By Kevin Crowley
Chief Executive Officer Darren Woods is running a counter-cyclical strategy by investing heavily in new oil and gas assets, at a time when many investors are demanding energy companies improve returns for shareholders. Some shareholders are even demanding a plan to move away from fossil fuels altogether.
Exxon is betting on a “windfall of cash” to arrive from its investments sometime in the mid to late 2020s, said Noah Barrett, a Denver-based energy analyst at Janus Henderson, which manages $356 billion. “Right now there’s higher value placed on generating cash flow today.”
Exxon is ramping up capital spending to more than $30 billion a year, without a hard ceiling, as it develops offshore oil in Guyana, liquefied natural gas in Mozambique, chemical facilities in China and the U.S. Gulf Coast, as well as a series of refinery upgrades. Woods is convinced the world will need oil and gas for the foreseeable future and sees an opportunity for expansion while competitors shy away from such long-term investments.

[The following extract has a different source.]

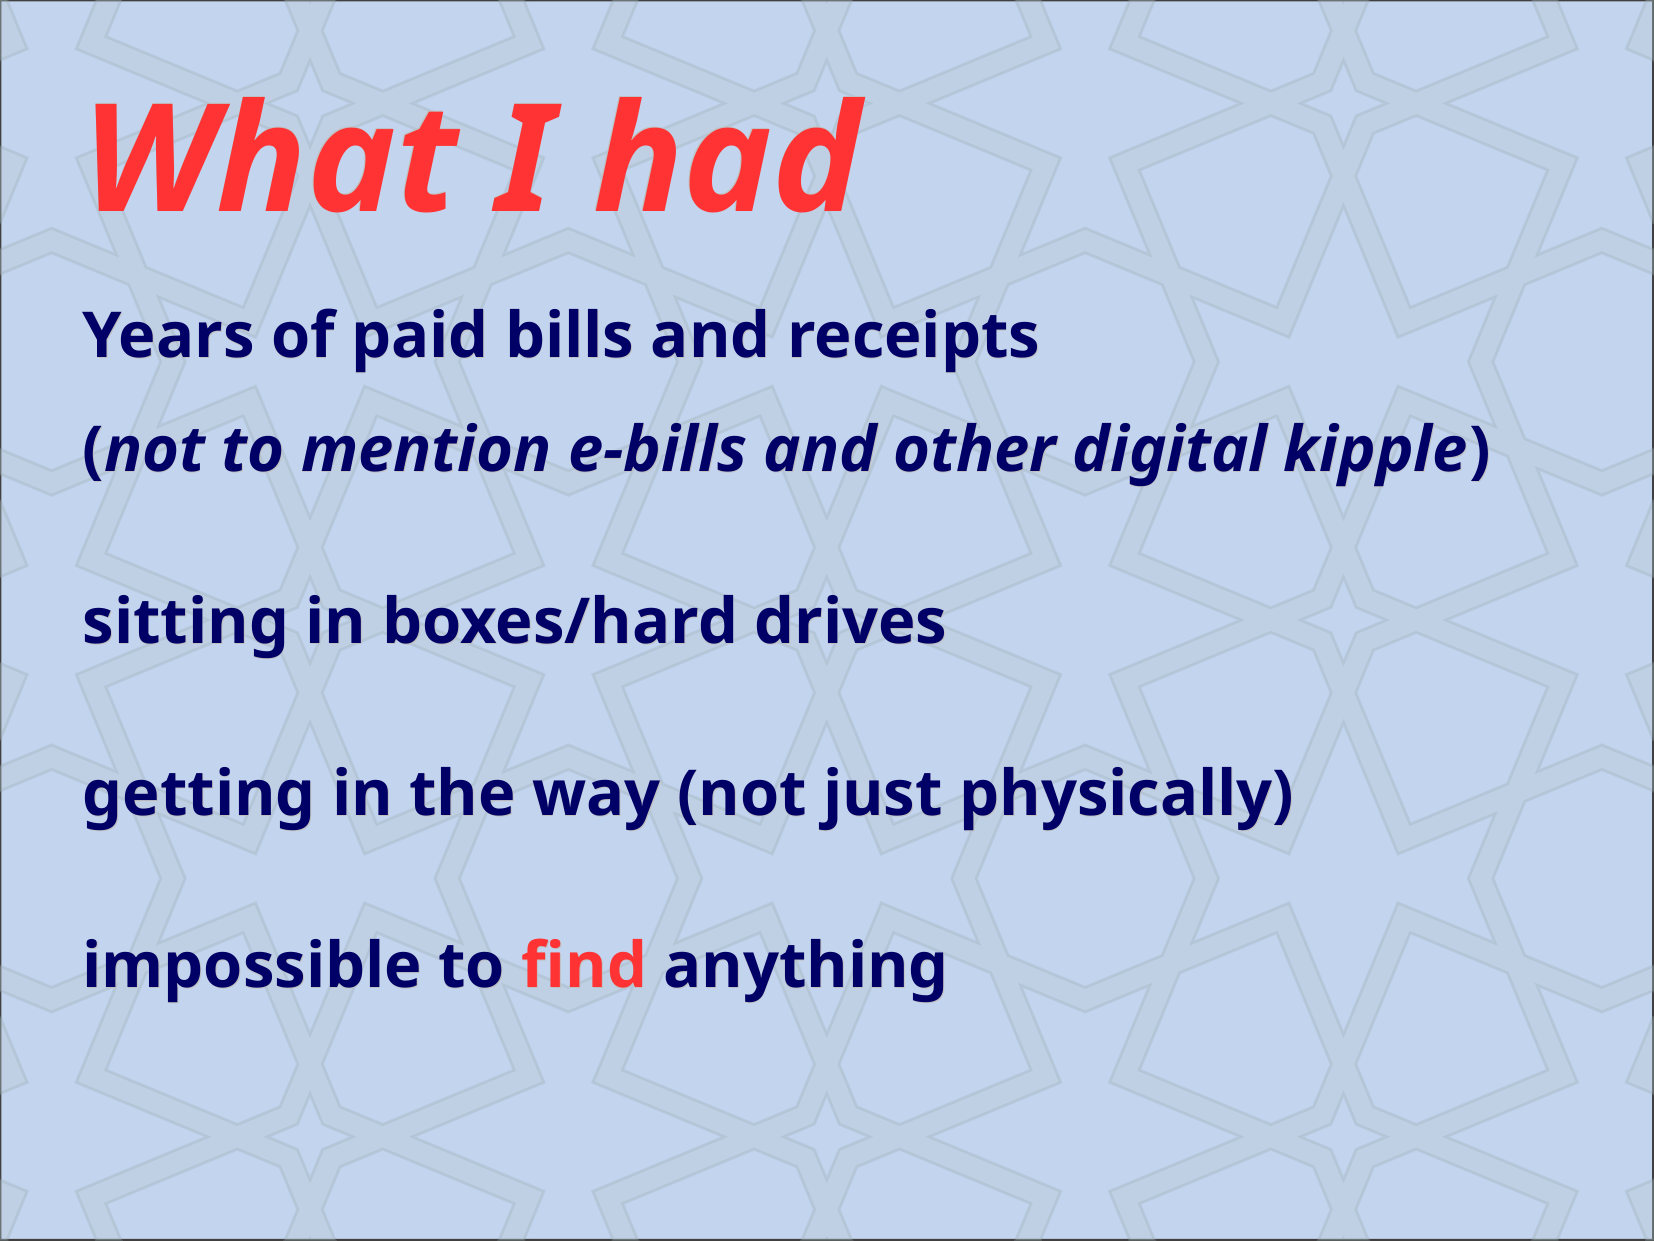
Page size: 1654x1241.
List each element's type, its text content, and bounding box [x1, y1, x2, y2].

The short-term cost of those investments is that Exxon can’t fund dividend payouts with cash generated from operations, instead resorting to asset sales and borrowing, according to Jennifer Rowland, an analyst at Edward Jones & Co. Exxon is the “clear outlier” among Big Oil companies on that front, she said. Exxon declined to comment.

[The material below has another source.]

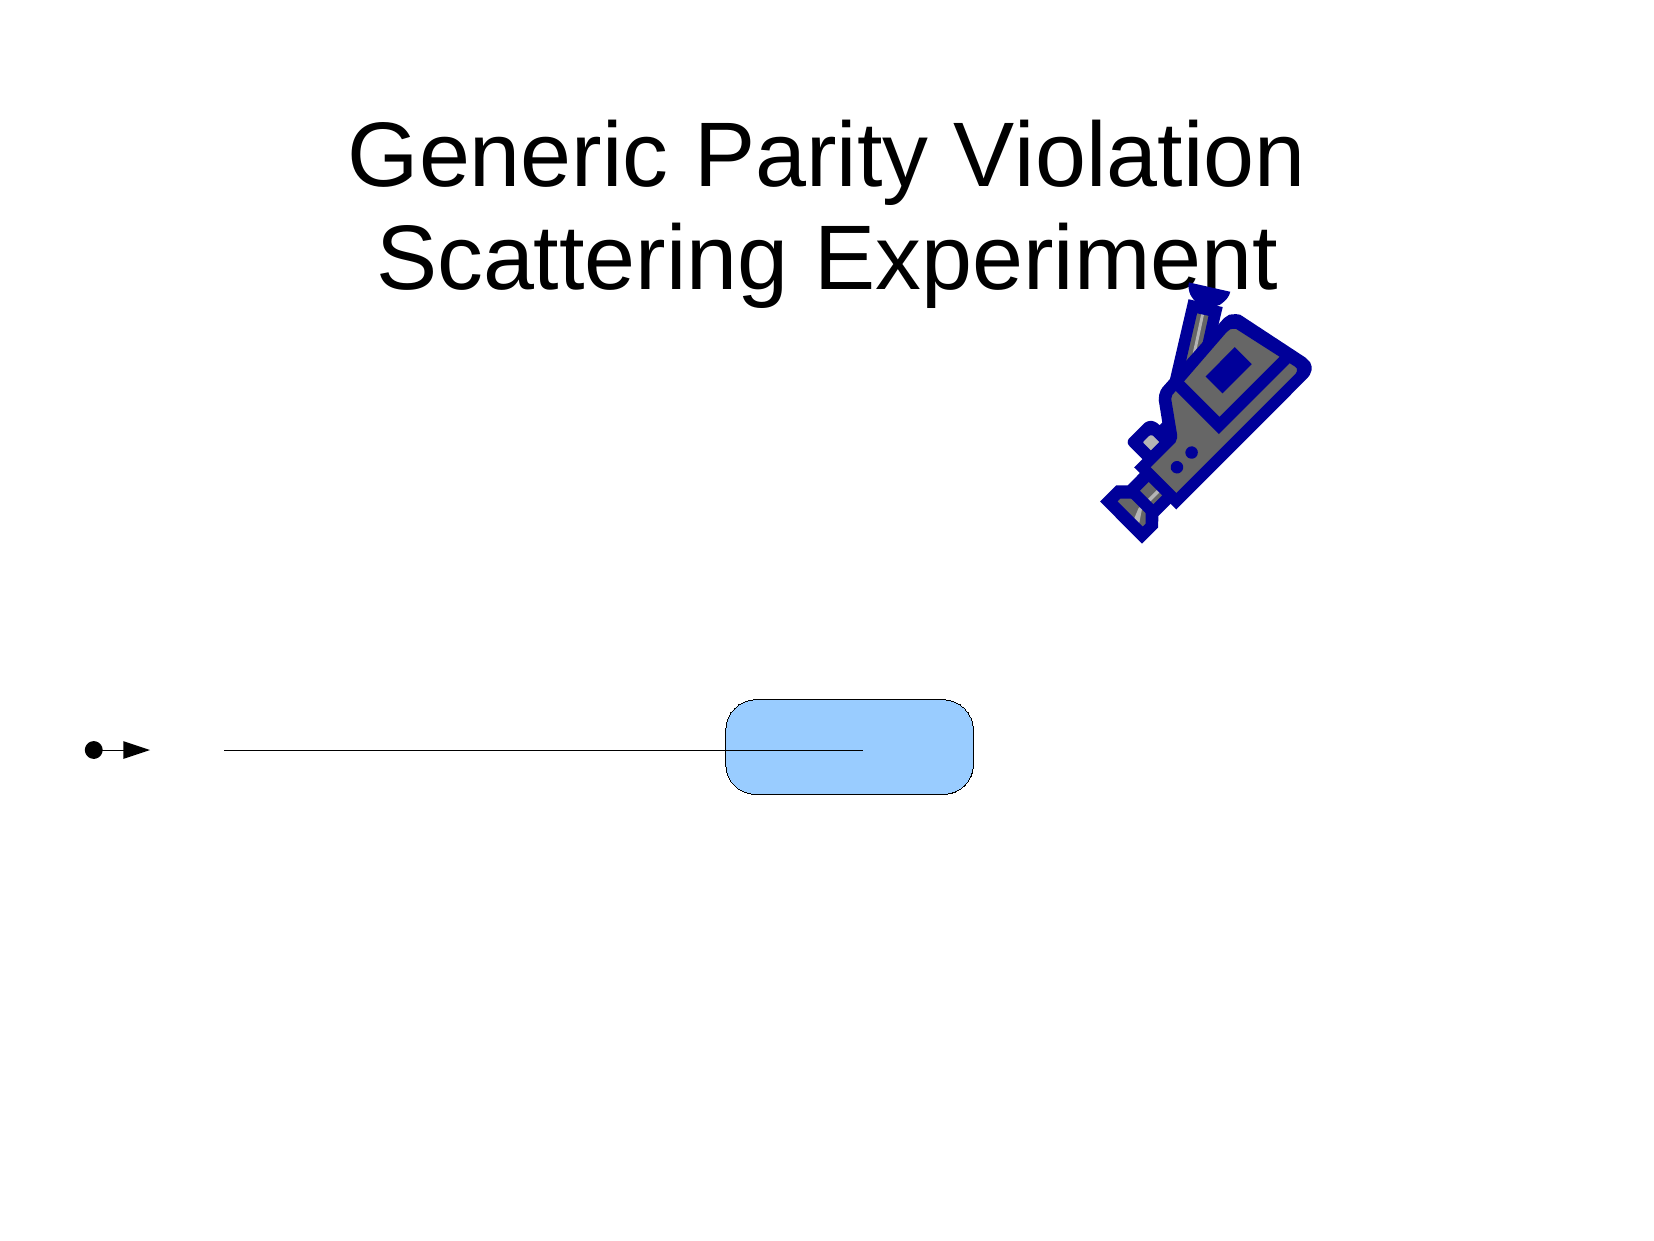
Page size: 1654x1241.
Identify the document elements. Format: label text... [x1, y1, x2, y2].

Exxon’s current challenges stem in large part from flag-planting deals made when commodity prices peaked during the past decade. It spent $35 billion on U.S. shale gas producer XTO Energy Inc. in 2010 when shale oil promised outsize returns. It has invested $16 billion in Canadian oil sands since 2009, only to remove much of those reserves from its books. Former CEO Rex Tillerson’s 2013 exploration pact signed with Russia was caught behind a wall of sanctions and later abandoned.